- Origin: Athens, Greece
- Genres: Pop rock, alternative rock
- Years active: 1998 – present
- Labels: EMI Universal Konkret Promo Antler Subway
- Members: Lefteris Pliatsikas Kleoniki Xrysanthakopoulou Lia Michailidou Loukas Kalantzakos

= ONAR =

ONAR (in Greek: ΟΝΑΡ), is a Greek pop rock group, primarily composed by Lefteris Pliatsikas throughout the band's career. The band's name is the ancient Greek word for "dream".

==History==
The band was formed in 1998. In 1999, they released their first LP, produced by Pliatsikas' brother, renowned Greek songwriter Filippos Pliatsikas, under the title "To ergo pou paizoun ta matia sou". From the very first instant, the album won positive reviews. Songs such as "Me tromazeis", "Hartina Fanaria", "Galazies Erwmenes" became popular, making the LP Gold.

In 2000 they released their second album entitled "Min petas tha se doun", which marked the participation of Teresa Salgueiro of Madredeus in a song based on a poem by Federico García Lorca. Manos Ksydous, another renown Greek songwriter, also participated with two songs. This LP had a notable commercial success, as well.

Their next work was released in 2003 and is titled "Aladdin...Teliosan Oi Efhes sou". The album's hit song was "Den hrostao se kanena" (which had been pre-released as a CD single and had already become golden) with the participation of Vasilis Papakonstantinou and later an adaptation to αν old folk song called "Istoria mou". Other songs that stood out from this record were "Na sai kala", "Posa ploia eho hasei" and "Fisaei sta stavrodromia tou kosmou" (based on a poem by Tasos Livaditis).

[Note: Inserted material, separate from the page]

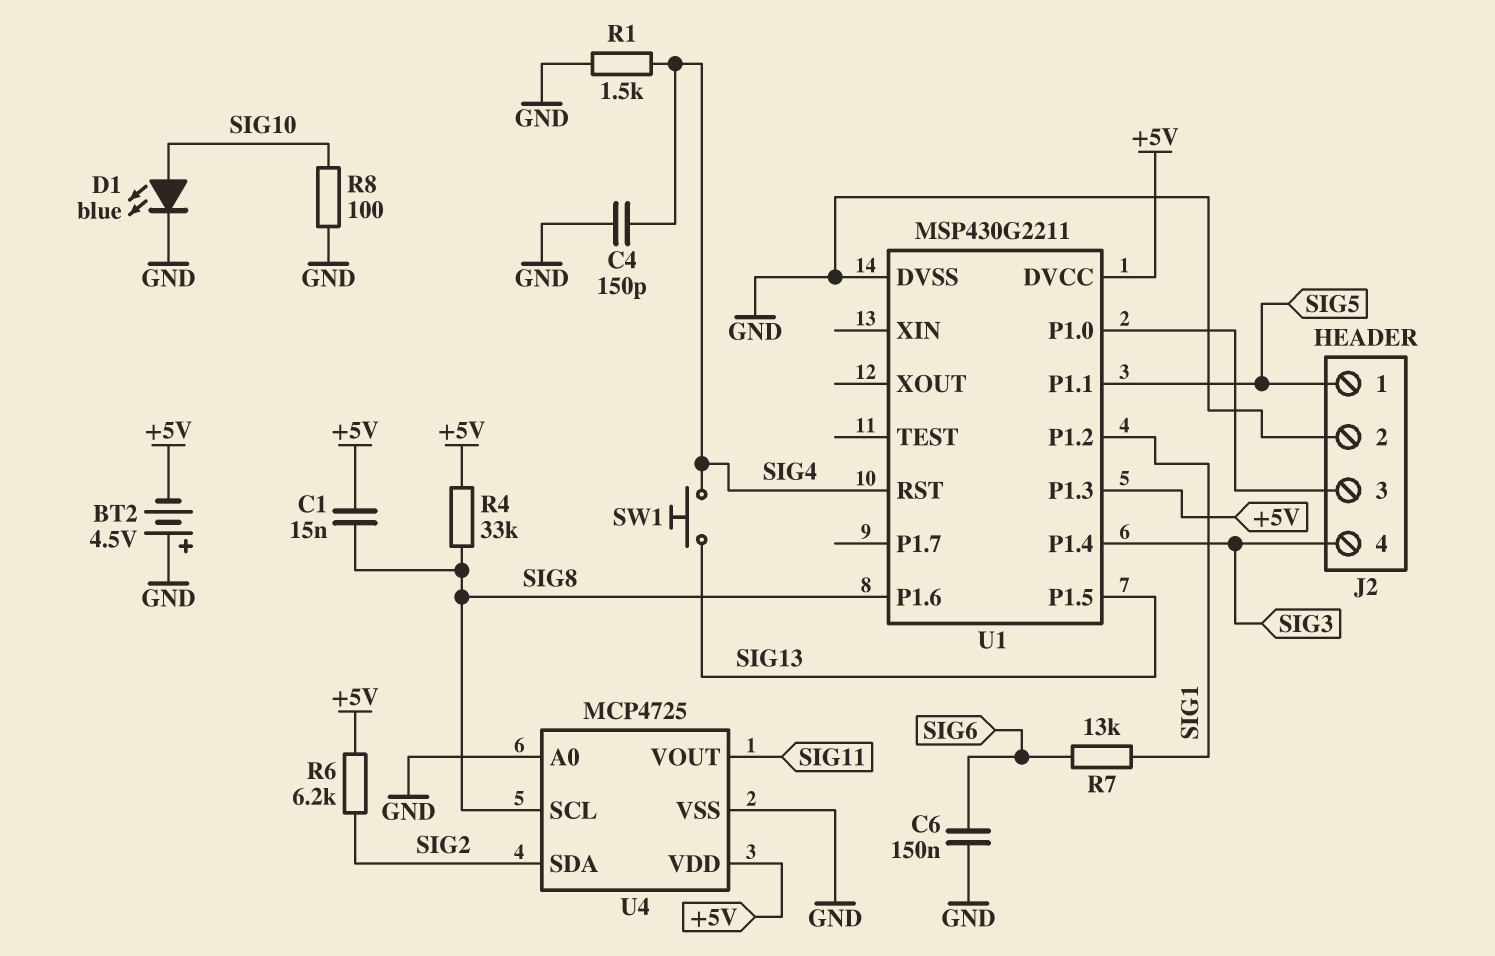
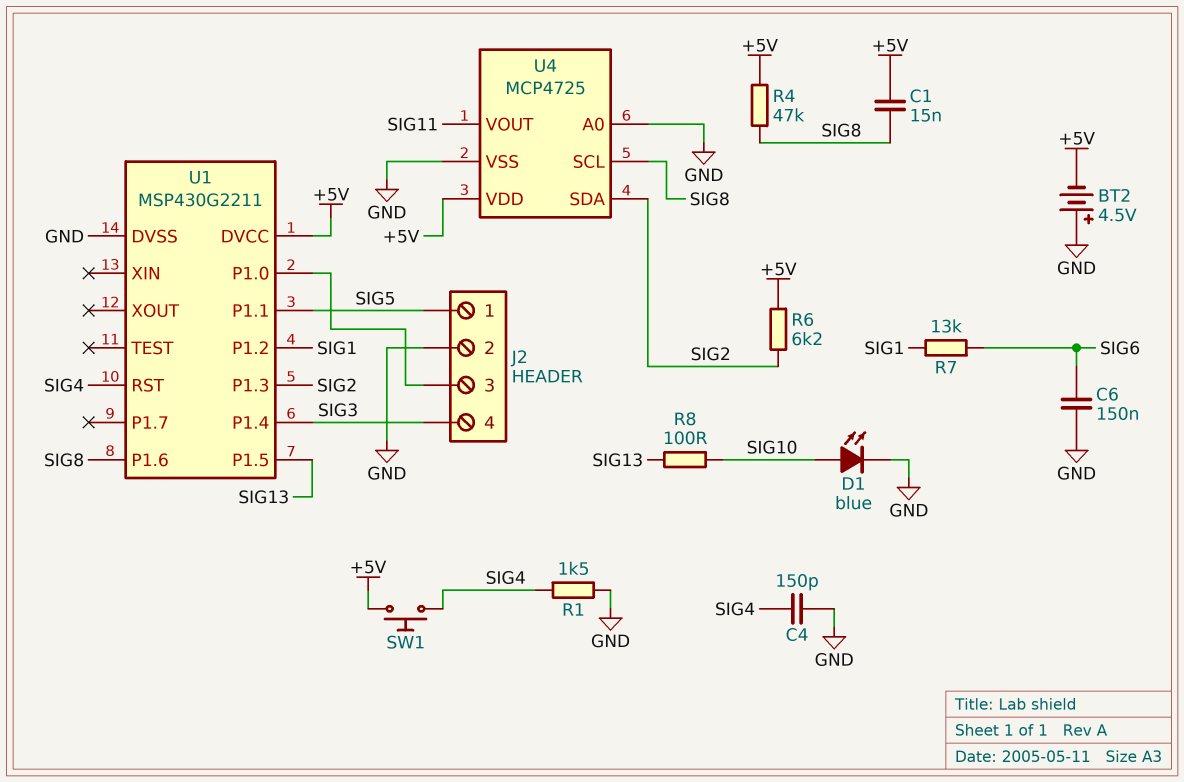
R4: 33k (+5V, SIG8) -> 47k (+5V, SIG8)
R8: 100 (GND, SIG10) -> 100 (SIG10, SIG13)
SW1: button (SIG4, SIG13) -> button (+5V, SIG4)
U1 pin P1.3: +5V -> SIG2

In the next three years, they released two more albums, "Stin Αkri Τis Gis" and "Pou Τaksideveis" containing popular songs such as "Machairia tora ta filia sou", "Kymata tou Aigaiou", "Mi fevgeis", and "Peta psila".

In 2007 they released an album titled "Tipota Den Einai Opos Fainetai", from which songs such as "An m'agapas", "Kaseta" (lyrics by Efstathia), and "Perasmena mesanihta" stood out.

==Touring and collaborations==
ONAR have been touring in Greece ever since they released their first LP and they have participated in all the major festivals of Greece. They have collaborated with some of the most important representatives of the Greek pop-rock scene such as: Filippos Pliatsikas, Lavrentis Machairitsas, Dionysis Tsaknis, Socrates Drank the Conium, Vasilis Papakonstantinou, Sakis Boulas, and Lakis Papadopoulos. They have also participated in concerts dedicated to Lefteris Papadopoulos in Athens and Salonica and they have given concerts in Megaro Moussikis under the artistic supervision of George Dalaras.

== Band members ==

=== Current members ===
- Lefteris Pliatsikas (guitar, vocals)
- Kleoniki Xrysanthakopoulou (vocals, keyboards)
- Lia Michailidou (keyboards, bass synth)
- Loukas Kalantzakos (drums)

=== Former members ===
- Peny Ramantani (vocals)
- Michael Kexagias (bass)
- Stelios Makryplidis (guitar)
- Kosmas Brousalis (drums)
- Diamantis Karagiannakidis (keyboards)
- Hlias Karoumpalis (sound technician)

==Discography==

- 1999 - "To Ergo Pou Paizoun Ta Matia Sou" (Harvest)
- 2000 - "Min Petas Tha Se doun" (Minos-EMI)
- 2002 - "Aladdin...Teliosan Oi Efhes Sou" (Harvest)
- 2003 - "Stin Akri Tis Gis" (Mercury)
- 2004 - "Ton Oniron Ta Hromata" (Compilation) (Harvest, EMI)
- 2006 - "Pou Taxideveis" (Mercury)
- 2007 - "Tipota Den Einai Opos Fainetai" (Lyra)
- 2008 - "14 Megala Tragoudia" (Compilation) (EMI Records Ltd.)